"On avait des rêves" : au procès Rançon, Mokhtaria Chaïb revit à travers le témoignage de sa meilleure amie
Au sixième jour du procès de Jacques Rançon, la cour s'est penchée sur l'assassinat de cette jeune femme de 19 ans, tuée alors qu'elle commençait sa vie de femme.
C'est l'histoire d'une amitié de lycée. Qui commence avec des confidences, des fêtes, des galères de famille et des projets professionnels. Deux jeunes femmes à peine sorties de l'adolescence, mais déjà confrontées à des préoccupations d'adultes. "On avait un avenir ensemble, des rêves, on était à rien d'y arriver, à pas grand-chose, jusqu'au jour où…"
Sabine s'interrompt devant la cour d'assises des Pyrénées-Orientales, mardi 13 mars. Vingt ans plus tôt, le 20 décembre 1997, sa meilleure amie a été retrouvée sur un terrain vague de Perpignan, assassinée et mutilée.
Ma meilleure amie est devenue l'affaire Mokhtaria Chaïb.
Sabinedevant la cour d'assises des Pyrénées-Orientales
"Mokhta", comme elle l'appelait, est devenue l'un des noms des disparues de la gare de Perpignan, une affaire pour laquelle Jacques Rançon est jugé depuis six jours. La jeune femme de 19 ans a croisé la route du quadragénaire alors qu'elle rentrait dans sa petite chambre universitaire. "Elle adorait dire 'je rentre chez moi'", témoigne son amie, qui raconte ses efforts pour s'émanciper de sa famille et d'un père qui voulait la marier en Algérie.
"Enfant rejetée par son père"
Une enquêtrice de personnalité confirme un peu plus tard à la barre l'enfance difficile de la victime, ballottée de foyer en foyer après la mort de sa mère quand elle avait 2 ans. "Enfant rejetée par son père", dit "une phrase notée au crayon de mine" sur une "feuille volante" d'un rapport de l'Aide sociale à l'enfance. Le week-end, Mokhtaria sert d'aide ménagère à la maison, s'occupe de ses demi-frères et sœurs. C'est une enfant "triste", "mal habillée".
A l'adolescence, Mokhtaria Chaïb reprend le dessus, rompt avec sa famille et trouve refuge dans celle de sa meilleure amie. Bac en poche, elle s'inscrit en fac de sociologie. "Mokhtaria a mené un combat toute sa vie, celui de devenir une femme responsable et épanouie", souligne l'enquêtrice de personnalité.
Elle est morte l'année de sa renaissance, au début de sa vie.

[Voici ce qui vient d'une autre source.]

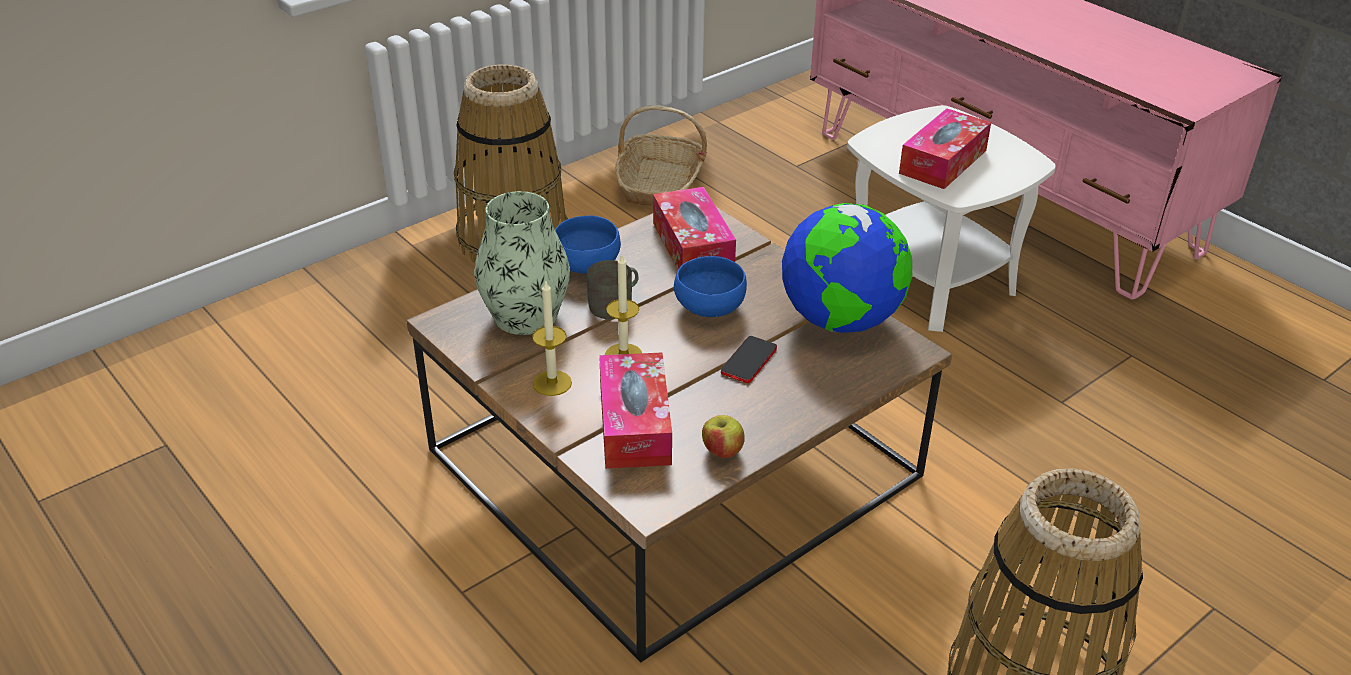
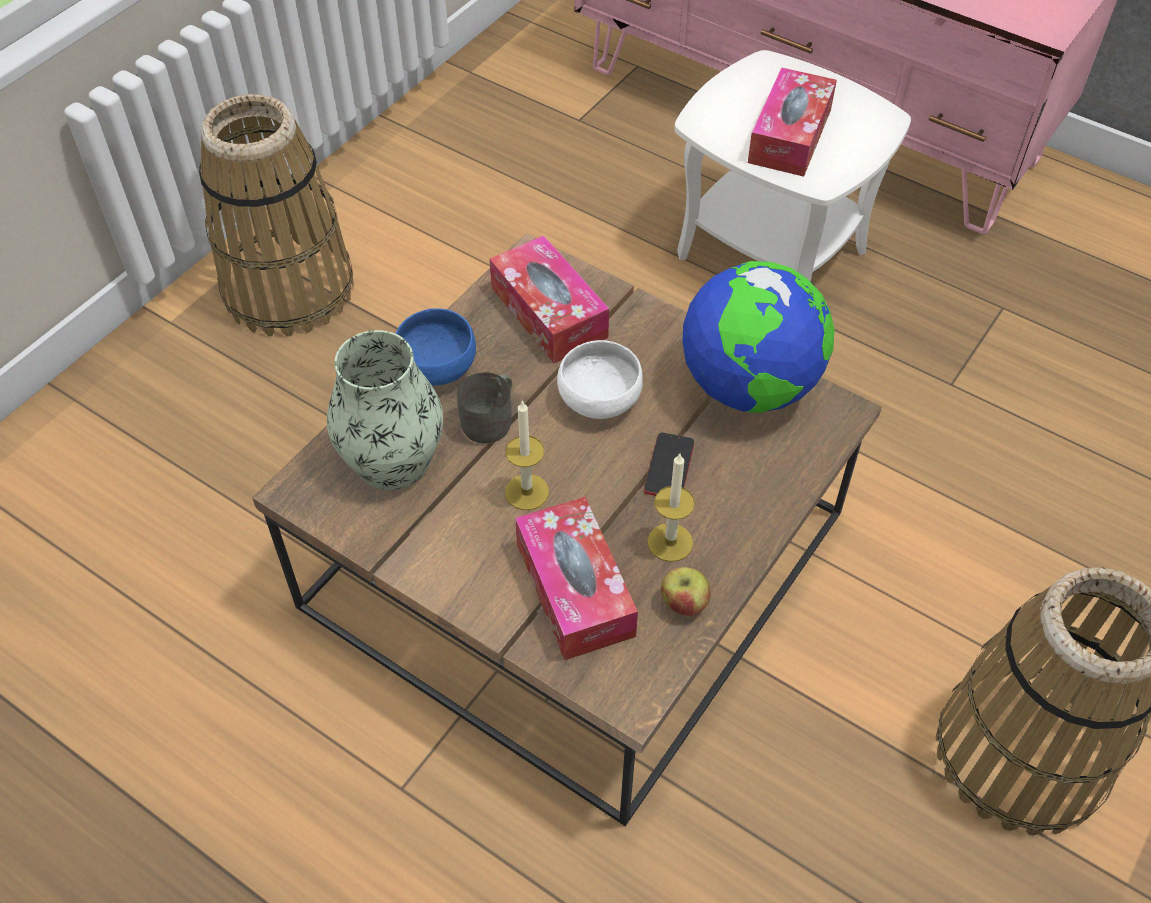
camera: 15 degrees left, 15 degrees up
candle [532,281,572,396] -> candle moved to [647,454,695,562]
basket [615,105,707,206] -> none
blue bowl [674,256,747,317] -> white bowl [557,340,643,419]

L'enquêtrice de personnalitédevant la cour d'assises des Pyrénées-Orientales
Comme le souligne l'avocat général, c'est précisément cette indépendance, durement acquise, qui l'a conduite à s'aventurer cette nuit-là dans les rues de Perpignan, pour rentrer dans son chez-elle. Les images de la reconstitution du crime, diffusées à l'audience, suggèrent la suite. Jacques Rançon tombe sur cette belle jeune femme, l'entraîne sur un terrain vague sous la menace d'un couteau, tente de la violer et la poignarde douze fois. Il découpe ensuite ses seins et ses organes génitaux, qu'il emporte dans un "sac plastique", comme des "trophées", selon les experts psy.
"Mokhtaria ne vous a jamais appartenu"
"Mokhtaria ne vous a jamais appartenu, car elle nous appartient à nous", lance Sabine à l'accusé dans le box, lui enjoignant de la regarder. Jacques Rançon, le nez vers ses chaussures depuis le début de la journée, lève les yeux. "J'ai pensé 17 ans à vous [Jacques Rançon a été confondu par son ADN en 2014]. Je vous ai cherché car vous avez créé de la haine en nous, de la peur, de la douleur. Aujourd'hui, je pense que vous êtes à votre place", poursuit-elle calmement.
Sur les écrans de la salle d'audience apparaît le joli visage de son amie, filmée lors d'une fête. Mokhtaria, longs cheveux bruns frisés, a 18 ans et demi et fait le pitre devant la caméra. La vie s'engouffre dans la cour d'assises, faisant oublier pour quelques instants les photos de son corps supplicié projetées aux jurés dans la matinée et les rapports des médecins légistes. Mercredi, la cour tentera de faire revivre à son tour la seconde victime de Jacques Rançon, Marie-Hélène Gonzalez.